What you need to do:
1: Translate this sentence from the headphone text into Spanish: "For aesthetics, the SE-MX7 features a molded headband design that flares toward the ear cups."
2: Extract the passage of the headphone text starting with "For aesthetics, the" and going on through "comfortable long wear.", reproducing it word for word.

With the SE-MX9, Pioneer includes a carrying pouch, a second 2m cable for home use, in-flight adapter, and a 6.3 mm full size jack adapter.

*SE-MX7*
The SE-MX7 headphones take a different approach to producing increased bass response and snappy midrange with the use of dual 40 mm drivers in each ear piece. The drivers work in sync to improve bass response at lower frequencies and provide the hard hitting bass found in club audio environments. For additional bass enhancements, the SE-MX7 includes an Advanced Bass Level Control built directly onto the ear cups. With a touch and rotation of the outer housing, users can quickly dial in their preferred level of bass output which can be increased to as much as eight decibels (8dB).

For aesthetics, the SE-MX7 features a molded headband design that flares toward the ear cups. Available in matte colors of white, black, blue, and orange, the headbands utilize a durable, high quality rubber-like finish on the outside with a soft urethane head pad, and the ear pads are wrapped in polyurethane-leather on the inside for comfortable long wear.

Data section:
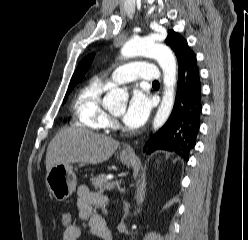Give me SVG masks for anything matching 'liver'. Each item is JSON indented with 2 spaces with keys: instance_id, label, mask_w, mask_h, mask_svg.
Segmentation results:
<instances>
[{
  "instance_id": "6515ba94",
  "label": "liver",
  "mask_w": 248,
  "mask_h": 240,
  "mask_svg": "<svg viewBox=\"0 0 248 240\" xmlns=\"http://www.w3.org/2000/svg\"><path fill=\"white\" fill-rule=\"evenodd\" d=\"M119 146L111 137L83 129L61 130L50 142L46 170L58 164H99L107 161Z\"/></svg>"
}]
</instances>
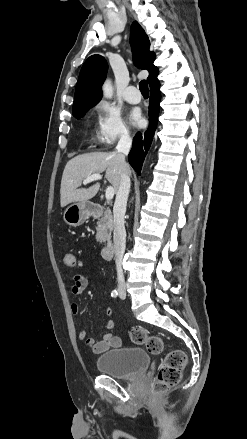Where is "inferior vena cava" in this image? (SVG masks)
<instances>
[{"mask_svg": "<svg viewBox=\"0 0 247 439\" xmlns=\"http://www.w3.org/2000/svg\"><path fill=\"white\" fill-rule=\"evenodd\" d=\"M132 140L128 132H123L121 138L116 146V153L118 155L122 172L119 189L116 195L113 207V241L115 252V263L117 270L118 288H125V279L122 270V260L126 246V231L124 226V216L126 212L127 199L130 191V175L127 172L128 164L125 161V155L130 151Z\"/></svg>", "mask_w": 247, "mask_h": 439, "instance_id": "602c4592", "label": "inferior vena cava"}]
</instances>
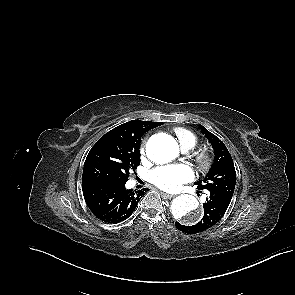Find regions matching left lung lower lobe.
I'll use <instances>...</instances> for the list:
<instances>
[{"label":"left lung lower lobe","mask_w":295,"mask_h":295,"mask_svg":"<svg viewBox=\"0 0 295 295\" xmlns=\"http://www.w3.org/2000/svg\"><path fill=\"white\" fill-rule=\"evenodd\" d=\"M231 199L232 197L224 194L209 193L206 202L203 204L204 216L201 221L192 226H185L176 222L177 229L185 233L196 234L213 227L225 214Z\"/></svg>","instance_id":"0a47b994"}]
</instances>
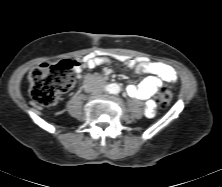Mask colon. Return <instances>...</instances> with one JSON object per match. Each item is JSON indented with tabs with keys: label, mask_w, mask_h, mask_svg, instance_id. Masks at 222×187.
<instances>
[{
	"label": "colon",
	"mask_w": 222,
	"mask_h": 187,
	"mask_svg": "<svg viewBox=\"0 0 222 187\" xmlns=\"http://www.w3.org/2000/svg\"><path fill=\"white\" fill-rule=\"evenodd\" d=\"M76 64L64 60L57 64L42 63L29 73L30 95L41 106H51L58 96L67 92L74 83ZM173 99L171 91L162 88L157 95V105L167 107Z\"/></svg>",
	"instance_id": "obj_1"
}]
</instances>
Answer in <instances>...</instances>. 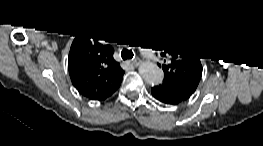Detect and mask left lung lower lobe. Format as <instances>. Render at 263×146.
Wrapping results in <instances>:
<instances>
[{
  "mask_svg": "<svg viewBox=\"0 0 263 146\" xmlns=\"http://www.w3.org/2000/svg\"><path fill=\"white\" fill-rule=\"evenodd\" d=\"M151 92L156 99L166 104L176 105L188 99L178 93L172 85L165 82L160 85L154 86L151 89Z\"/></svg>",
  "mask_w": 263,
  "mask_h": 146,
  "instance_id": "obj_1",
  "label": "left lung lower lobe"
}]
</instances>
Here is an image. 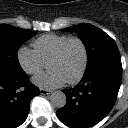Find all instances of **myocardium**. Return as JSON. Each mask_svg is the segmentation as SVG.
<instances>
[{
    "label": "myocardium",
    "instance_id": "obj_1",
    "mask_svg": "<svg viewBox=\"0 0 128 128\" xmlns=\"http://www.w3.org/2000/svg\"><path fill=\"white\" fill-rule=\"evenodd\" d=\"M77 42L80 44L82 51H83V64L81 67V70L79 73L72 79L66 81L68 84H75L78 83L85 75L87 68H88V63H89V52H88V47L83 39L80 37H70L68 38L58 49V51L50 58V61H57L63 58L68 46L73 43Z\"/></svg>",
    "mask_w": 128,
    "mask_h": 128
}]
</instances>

Solutions in order:
1: Por estética, el SE-MX7 presenta un diseño de diadema moldeada que se ensancha hacia las copas de los auriculares.

2:
For aesthetics, the SE-MX7 features a molded headband design that flares toward the ear cups. Available in matte colors of white, black, blue, and orange, the headbands utilize a durable, high quality rubber-like finish on the outside with a soft urethane head pad, and the ear pads are wrapped in polyurethane-leather on the inside for comfortable long wear.